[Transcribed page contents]
• • • • • • •
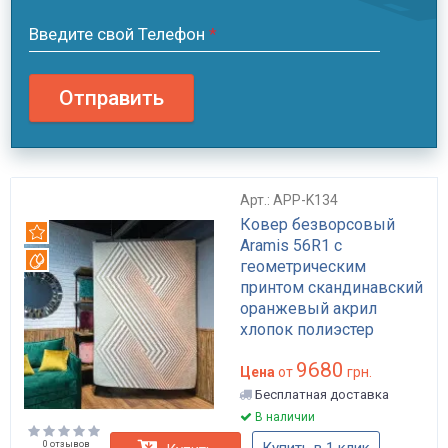
Введите свой Телефон
*
Отправить
Арт.: APP-K134
Ковер безворсовый
Рекомендуем
Aramis 56R1 с
Вотерпруф
геометрическим
принтом скандинавский
оранжевый акрил
хлопок полиэстер
160х230 с пропитками
9680
Everclean Waterproof
Цена
от
грн.
антискользящий арт:
Бесплатная доставка
APP-K134
В наличии
0 отзывов
Купить в 1 клик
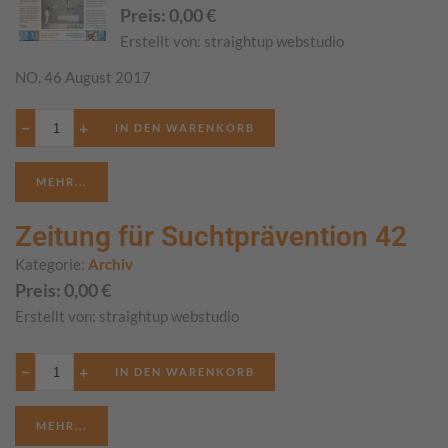
Preis:
0,00
€
Erstellt von:
straightup webstudio
NO. 46 August 2017
−
+
MEHR...
Zeitung für Suchtprävention 42
Kategorie:
Archiv
Preis:
0,00
€
Erstellt von:
straightup webstudio
−
+
MEHR...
• • • • • • •
> [To-do item] Only text belongs in the copy: repeat each line of the data exactly and leave out the pictures.

> [Result for this exercise]
Введите свой Телефон
*
Отправить
Арт.: APP-K134
Ковер безворсовый
Рекомендуем
Aramis 56R1 с
Вотерпруф
геометрическим
принтом скандинавский
оранжевый акрил
хлопок полиэстер
160х230 с пропитками
9680
Everclean Waterproof
Цена
от
грн.
антискользящий арт:
Бесплатная доставка
APP-K134
В наличии
0 отзывов
Купить в 1 клик
Preis:
0,00
€
Erstellt von:
straightup webstudio
NO. 46 August 2017
−
+
MEHR...
Zeitung für Suchtprävention 42
Kategorie:
Archiv
Preis:
0,00
€
Erstellt von:
straightup webstudio
−
+
MEHR...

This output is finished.